## Что требуется
Представьте все строки ниже в виде JSON-массива строк, где каждой строке соответствует одно значение массива. Пустые строки не включайте.

## Материалы упражнения
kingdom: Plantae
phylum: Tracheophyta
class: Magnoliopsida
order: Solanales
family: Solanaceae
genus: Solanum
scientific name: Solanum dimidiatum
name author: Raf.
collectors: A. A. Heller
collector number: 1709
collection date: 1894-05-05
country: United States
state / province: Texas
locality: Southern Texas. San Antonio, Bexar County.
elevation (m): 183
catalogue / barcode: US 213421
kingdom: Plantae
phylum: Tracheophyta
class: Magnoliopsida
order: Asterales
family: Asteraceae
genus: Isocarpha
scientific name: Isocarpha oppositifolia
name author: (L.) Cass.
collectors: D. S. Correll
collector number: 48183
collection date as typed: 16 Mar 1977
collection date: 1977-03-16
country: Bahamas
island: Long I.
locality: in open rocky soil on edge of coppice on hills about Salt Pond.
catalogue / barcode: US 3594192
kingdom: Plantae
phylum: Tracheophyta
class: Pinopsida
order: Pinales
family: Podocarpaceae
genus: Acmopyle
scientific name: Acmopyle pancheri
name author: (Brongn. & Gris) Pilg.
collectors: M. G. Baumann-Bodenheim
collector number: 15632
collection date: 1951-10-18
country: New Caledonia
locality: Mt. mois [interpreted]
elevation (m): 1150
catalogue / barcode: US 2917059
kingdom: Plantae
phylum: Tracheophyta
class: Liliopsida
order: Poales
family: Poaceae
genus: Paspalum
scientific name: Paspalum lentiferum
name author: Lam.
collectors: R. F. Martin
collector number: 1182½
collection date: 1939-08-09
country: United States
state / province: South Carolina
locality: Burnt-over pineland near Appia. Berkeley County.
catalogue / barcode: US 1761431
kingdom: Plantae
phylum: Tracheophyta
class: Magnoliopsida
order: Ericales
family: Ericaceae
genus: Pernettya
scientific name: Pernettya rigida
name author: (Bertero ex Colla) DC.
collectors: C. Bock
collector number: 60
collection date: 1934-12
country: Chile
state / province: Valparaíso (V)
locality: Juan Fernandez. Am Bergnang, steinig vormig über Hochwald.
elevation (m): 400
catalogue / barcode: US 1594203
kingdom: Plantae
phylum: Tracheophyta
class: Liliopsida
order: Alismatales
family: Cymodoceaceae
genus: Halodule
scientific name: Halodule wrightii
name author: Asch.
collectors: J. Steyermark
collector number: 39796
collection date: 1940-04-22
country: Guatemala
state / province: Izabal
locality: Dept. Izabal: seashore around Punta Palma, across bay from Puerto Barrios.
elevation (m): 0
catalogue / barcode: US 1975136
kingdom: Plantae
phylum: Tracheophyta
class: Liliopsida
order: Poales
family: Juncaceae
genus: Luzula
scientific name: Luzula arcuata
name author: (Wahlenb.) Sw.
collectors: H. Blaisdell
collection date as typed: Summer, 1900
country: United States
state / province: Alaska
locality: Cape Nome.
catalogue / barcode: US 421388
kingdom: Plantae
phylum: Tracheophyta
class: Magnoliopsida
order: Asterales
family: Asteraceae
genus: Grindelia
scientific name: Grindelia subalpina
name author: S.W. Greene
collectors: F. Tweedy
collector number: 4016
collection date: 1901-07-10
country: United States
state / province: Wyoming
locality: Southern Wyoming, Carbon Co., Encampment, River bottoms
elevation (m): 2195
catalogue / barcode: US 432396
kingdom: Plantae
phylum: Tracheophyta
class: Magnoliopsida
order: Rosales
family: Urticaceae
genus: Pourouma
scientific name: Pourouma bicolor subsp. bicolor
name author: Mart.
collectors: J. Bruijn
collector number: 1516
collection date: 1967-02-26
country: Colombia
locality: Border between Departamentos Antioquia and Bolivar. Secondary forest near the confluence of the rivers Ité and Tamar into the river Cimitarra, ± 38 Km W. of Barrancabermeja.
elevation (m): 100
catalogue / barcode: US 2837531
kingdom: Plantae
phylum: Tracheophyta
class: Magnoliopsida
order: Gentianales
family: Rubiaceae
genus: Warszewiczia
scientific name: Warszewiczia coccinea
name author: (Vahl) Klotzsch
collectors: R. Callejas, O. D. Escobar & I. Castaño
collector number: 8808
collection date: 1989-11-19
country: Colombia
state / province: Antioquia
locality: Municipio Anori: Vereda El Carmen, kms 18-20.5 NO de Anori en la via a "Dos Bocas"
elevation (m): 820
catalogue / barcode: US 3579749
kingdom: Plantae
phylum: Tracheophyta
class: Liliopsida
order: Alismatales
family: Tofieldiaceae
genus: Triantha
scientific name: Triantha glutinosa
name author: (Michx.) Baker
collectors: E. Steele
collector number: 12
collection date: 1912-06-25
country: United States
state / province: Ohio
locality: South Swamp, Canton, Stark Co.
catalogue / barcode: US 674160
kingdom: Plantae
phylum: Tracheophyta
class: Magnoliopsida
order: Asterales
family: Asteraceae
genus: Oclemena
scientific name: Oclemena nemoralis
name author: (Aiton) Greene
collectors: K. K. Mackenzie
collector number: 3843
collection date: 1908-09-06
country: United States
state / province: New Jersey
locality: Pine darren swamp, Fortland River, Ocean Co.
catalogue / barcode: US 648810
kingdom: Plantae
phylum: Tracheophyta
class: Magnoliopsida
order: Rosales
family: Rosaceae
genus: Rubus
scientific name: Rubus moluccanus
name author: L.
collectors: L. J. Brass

## Ответ к упражнению
[
  "kingdom: Plantae",
  "phylum: Tracheophyta",
  "class: Magnoliopsida",
  "order: Solanales",
  "family: Solanaceae",
  "genus: Solanum",
  "scientific name: Solanum dimidiatum",
  "name author: Raf.",
  "collectors: A. A. Heller",
  "collector number: 1709",
  "collection date: 1894-05-05",
  "country: United States",
  "state / province: Texas",
  "locality: Southern Texas. San Antonio, Bexar County.",
  "elevation (m): 183",
  "catalogue / barcode: US 213421",
  "kingdom: Plantae",
  "phylum: Tracheophyta",
  "class: Magnoliopsida",
  "order: Asterales",
  "family: Asteraceae",
  "genus: Isocarpha",
  "scientific name: Isocarpha oppositifolia",
  "name author: (L.) Cass.",
  "collectors: D. S. Correll",
  "collector number: 48183",
  "collection date as typed: 16 Mar 1977",
  "collection date: 1977-03-16",
  "country: Bahamas",
  "island: Long I.",
  "locality: in open rocky soil on edge of coppice on hills about Salt Pond.",
  "catalogue / barcode: US 3594192",
  "kingdom: Plantae",
  "phylum: Tracheophyta",
  "class: Pinopsida",
  "order: Pinales",
  "family: Podocarpaceae",
  "genus: Acmopyle",
  "scientific name: Acmopyle pancheri",
  "name author: (Brongn. & Gris) Pilg.",
  "collectors: M. G. Baumann-Bodenheim",
  "collector number: 15632",
  "collection date: 1951-10-18",
  "country: New Caledonia",
  "locality: Mt. mois [interpreted]",
  "elevation (m): 1150",
  "catalogue / barcode: US 2917059",
  "kingdom: Plantae",
  "phylum: Tracheophyta",
  "class: Liliopsida",
  "order: Poales",
  "family: Poaceae",
  "genus: Paspalum",
  "scientific name: Paspalum lentiferum",
  "name author: Lam.",
  "collectors: R. F. Martin",
  "collector number: 1182½",
  "collection date: 1939-08-09",
  "country: United States",
  "state / province: South Carolina",
  "locality: Burnt-over pineland near Appia. Berkeley County.",
  "catalogue / barcode: US 1761431",
  "kingdom: Plantae",
  "phylum: Tracheophyta",
  "class: Magnoliopsida",
  "order: Ericales",
  "family: Ericaceae",
  "genus: Pernettya",
  "scientific name: Pernettya rigida",
  "name author: (Bertero ex Colla) DC.",
  "collectors: C. Bock",
  "collector number: 60",
  "collection date: 1934-12",
  "country: Chile",
  "state / province: Valparaíso (V)",
  "locality: Juan Fernandez. Am Bergnang, steinig vormig über Hochwald.",
  "elevation (m): 400",
  "catalogue / barcode: US 1594203",
  "kingdom: Plantae",
  "phylum: Tracheophyta",
  "class: Liliopsida",
  "order: Alismatales",
  "family: Cymodoceaceae",
  "genus: Halodule",
  "scientific name: Halodule wrightii",
  "name author: Asch.",
  "collectors: J. Steyermark",
  "collector number: 39796",
  "collection date: 1940-04-22",
  "country: Guatemala",
  "state / province: Izabal",
  "locality: Dept. Izabal: seashore around Punta Palma, across bay from Puerto Barrios.",
  "elevation (m): 0",
  "catalogue / barcode: US 1975136",
  "kingdom: Plantae",
  "phylum: Tracheophyta",
  "class: Liliopsida",
  "order: Poales",
  "family: Juncaceae",
  "genus: Luzula",
  "scientific name: Luzula arcuata",
  "name author: (Wahlenb.) Sw.",
  "collectors: H. Blaisdell",
  "collection date as typed: Summer, 1900",
  "country: United States",
  "state / province: Alaska",
  "locality: Cape Nome.",
  "catalogue / barcode: US 421388",
  "kingdom: Plantae",
  "phylum: Tracheophyta",
  "class: Magnoliopsida",
  "order: Asterales",
  "family: Asteraceae",
  "genus: Grindelia",
  "scientific name: Grindelia subalpina",
  "name author: S.W. Greene",
  "collectors: F. Tweedy",
  "collector number: 4016",
  "collection date: 1901-07-10",
  "country: United States",
  "state / province: Wyoming",
  "locality: Southern Wyoming, Carbon Co., Encampment, River bottoms",
  "elevation (m): 2195",
  "catalogue / barcode: US 432396",
  "kingdom: Plantae",
  "phylum: Tracheophyta",
  "class: Magnoliopsida",
  "order: Rosales",
  "family: Urticaceae",
  "genus: Pourouma",
  "scientific name: Pourouma bicolor subsp. bicolor",
  "name author: Mart.",
  "collectors: J. Bruijn",
  "collector number: 1516",
  "collection date: 1967-02-26",
  "country: Colombia",
  "locality: Border between Departamentos Antioquia and Bolivar. Secondary forest near the confluence of the rivers Ité and Tamar into the river Cimitarra, ± 38 Km W. of Barrancabermeja.",
  "elevation (m): 100",
  "catalogue / barcode: US 2837531",
  "kingdom: Plantae",
  "phylum: Tracheophyta",
  "class: Magnoliopsida",
  "order: Gentianales",
  "family: Rubiaceae",
  "genus: Warszewiczia",
  "scientific name: Warszewiczia coccinea",
  "name author: (Vahl) Klotzsch",
  "collectors: R. Callejas, O. D. Escobar & I. Castaño",
  "collector number: 8808",
  "collection date: 1989-11-19",
  "country: Colombia",
  "state / province: Antioquia",
  "locality: Municipio Anori: Vereda El Carmen, kms 18-20.5 NO de Anori en la via a \"Dos Bocas\"",
  "elevation (m): 820",
  "catalogue / barcode: US 3579749",
  "kingdom: Plantae",
  "phylum: Tracheophyta",
  "class: Liliopsida",
  "order: Alismatales",
  "family: Tofieldiaceae",
  "genus: Triantha",
  "scientific name: Triantha glutinosa",
  "name author: (Michx.) Baker",
  "collectors: E. Steele",
  "collector number: 12",
  "collection date: 1912-06-25",
  "country: United States",
  "state / province: Ohio",
  "locality: South Swamp, Canton, Stark Co.",
  "catalogue / barcode: US 674160",
  "kingdom: Plantae",
  "phylum: Tracheophyta",
  "class: Magnoliopsida",
  "order: Asterales",
  "family: Asteraceae",
  "genus: Oclemena",
  "scientific name: Oclemena nemoralis",
  "name author: (Aiton) Greene",
  "collectors: K. K. Mackenzie",
  "collector number: 3843",
  "collection date: 1908-09-06",
  "country: United States",
  "state / province: New Jersey",
  "locality: Pine darren swamp, Fortland River, Ocean Co.",
  "catalogue / barcode: US 648810",
  "kingdom: Plantae",
  "phylum: Tracheophyta",
  "class: Magnoliopsida",
  "order: Rosales",
  "family: Rosaceae",
  "genus: Rubus",
  "scientific name: Rubus moluccanus",
  "name author: L.",
  "collectors: L. J. Brass"
]